O ‘Nexo’ conversou com pesquisadores atrás de dicas sobre como aproveitar o momento político nas aulas
A crise política segue se agravando com a divulgação de diálogos entre Luiz Inácio Lula da Silva e Dilma Rousseff, a nomeação do ex-presidente como ministro e a presidente classificando a condução da Operação Lava Jato como ilegal.
Uma das consequências da turbulência é o clima de guerra que se instaura nas redes sociais e nas ruas, onde confrontos violentos entre partidários de diferentes visões têm ocorrido.
Para pesquisadores da área da Educação consultados pelo Nexo, o momento político em rebuliço captura a atenção dos estudantes, o que traz a oportunidade para discutir história do século 20, noções de cidadania e técnicas de construção de textos.
Veja abaixo a crise pode ser usada em sala de aula.
Busque imparcialidade#
O professor tem um posicionamento político sobre a crise, mas ele deve buscar ao máximo a imparcialidade, sob o risco de ser taxado de doutrinador e perder a atenção dos alunos.
Segundo Antonio Augusto Batista, coordenador de pesquisas do Cenpec (Centro de Estudos e Pesquisas em Educação, Cultura e Ação Comunitária), estudantes de ensino médio já devem ter as suas próprias opiniões, enquanto os do Fundamental I tendem a trazer as opiniões da família.
Em qualquer um dos casos, o professor deve se esforçar para não soterrá-las com a sua própria visão e autoridade dentro da sala de aula.
“Ele deve mostrar a sua avaliação, mas abrir a possibilidade de que o aluno se contraponha a ela. Se for usar textos jornalísticos, pode abrir espaço para um blog pró ou próximo do governo e um veículo de oposição. A internet está aí e o aluno sabe que há uma grande diversidade de informação”
Adeque o nível do debate#
Para Luiz Carlos Villalta, professor de História do Brasil na UFMG, é necessário adequar o tema abordado à faixa etária dos alunos.
Alunos mais novos, do ensino fundamental, de seis a 14 anos, estão preparados para lidar com questões mais ligadas à civilidade, como a tolerância entre partidários de diferentes ideias.
“O grande perigo agora é a intolerância e a violência, que são um risco para a democracia brasileira tão nova e tão frágil. Há pessoas sendo agredidas fisicamente e verbalmente por ter posições políticas, e isso deve ser combatido na sala de aula.”
Para alunos mais velhos, do ensino médio, de 15 a 17 anos, ele sugere trabalhar também temas históricos e de filosofia política.
Use o noticiário#
Batista, do Cenpec, recomenda o uso de textos jornalísticos orais e escritos opinativos.
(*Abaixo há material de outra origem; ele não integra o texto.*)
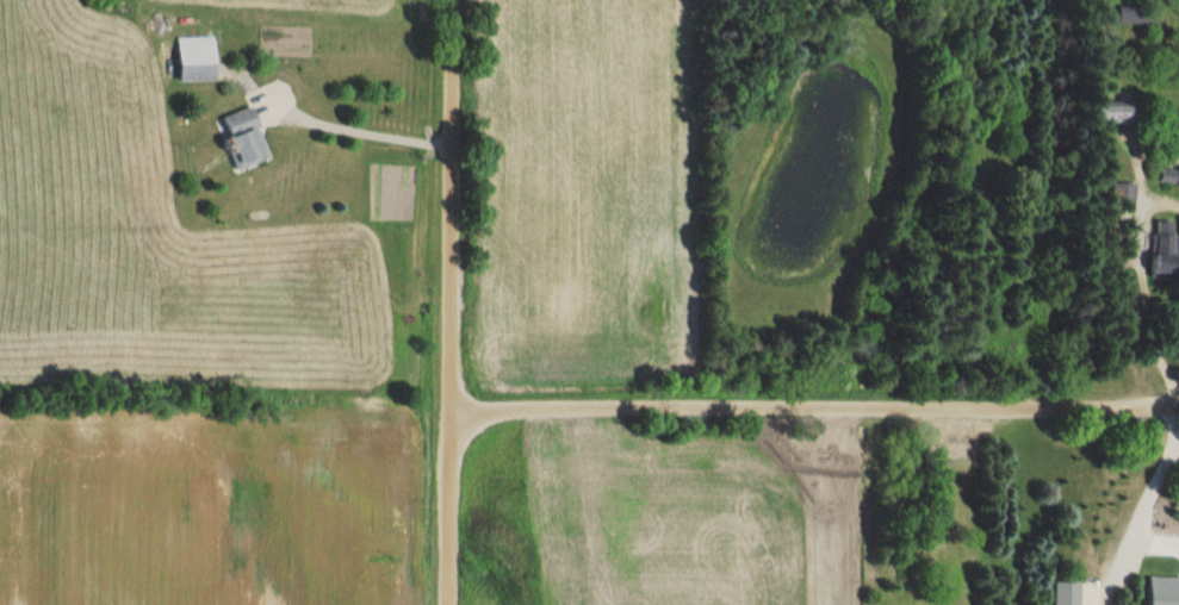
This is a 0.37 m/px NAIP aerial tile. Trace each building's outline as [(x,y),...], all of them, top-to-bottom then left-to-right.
[(1152,8),(1118,8),(1118,25),(1152,25),(1152,8)] [(178,82),(212,82),(212,47),(178,47),(178,82)] [(1132,102),(1093,102),(1093,124),(1132,124),(1132,102)] [(236,172),(269,159),(250,108),(216,121),(236,172)] [(1175,170),(1160,170),(1160,182),(1175,182),(1175,170)] [(1111,221),(1133,221),(1133,184),(1111,184),(1111,221)] [(1152,274),(1174,274),(1174,221),(1152,221),(1152,274)]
Eles são ótimos materiais para discutir como a construção de uma frase muda a forma como ela pode ser interpretada.
“Tudo na linguagem tem efeito. Um título pode dizer ‘estudantes são mortos’, ‘estudantes são mortos pela polícia’ ou ‘a polícia mata estudantes’. Só o uso do agente, se está como sujeito, se está na voz passiva ou se está omitido representa um certo posicionamento editorial mais ou menos crítico sobre aquele fato.”
A leitura de editoriais pode ser uma ótima forma de captar técnicas de argumentação.
“‘Isto não significa aquilo’, ‘não se pode pensar isso’. Ao mostrarem o argumento contrário, esses textos permitem localizar contra quem está falando”, diz.
Não parta do princípio de que os alunos estão a par de tudo#
Pela própria limitação de tempo e espaço do jornalismo, no entanto, os textos podem ser difíceis de entender para quem não está acompanhando diariamente o noticiário. O professor não pode cometer o mesmo erro.
Quando propõe discutir um texto, é tarefa sua identificar essas lacunas de entendimento e explicá-las em sala de aula.
«Umberto Eco dizia que o texto é um mecanismo preguiçoso, que vive do conhecimento que o leitor vai trazer. O professor de português tem que trazer o conhecimento que o leitor não tem.»
Relacione a história recente com o passado#
Entre as linhas de abordagem sugeridas por Villalta, da UFMG, está a persistência do patrimonialismo no governo brasileiro.
“É um problema que vem da Península Ibérica. A Corte de Dom João VI era extremamente corrupta. Isso não desaparece com a Independência, com a República, com a redemocratização etc. A identificação dessa constância em vários governos é fundamental.”
A professora da PUC Maria Angela Barbato Carneiro, que estuda políticas públicas de educação avalia que “essas questões éticas e morais que ocorrem não estão só no momento presente simplesmente, são um acúmulo de uma bola de neve histórica.”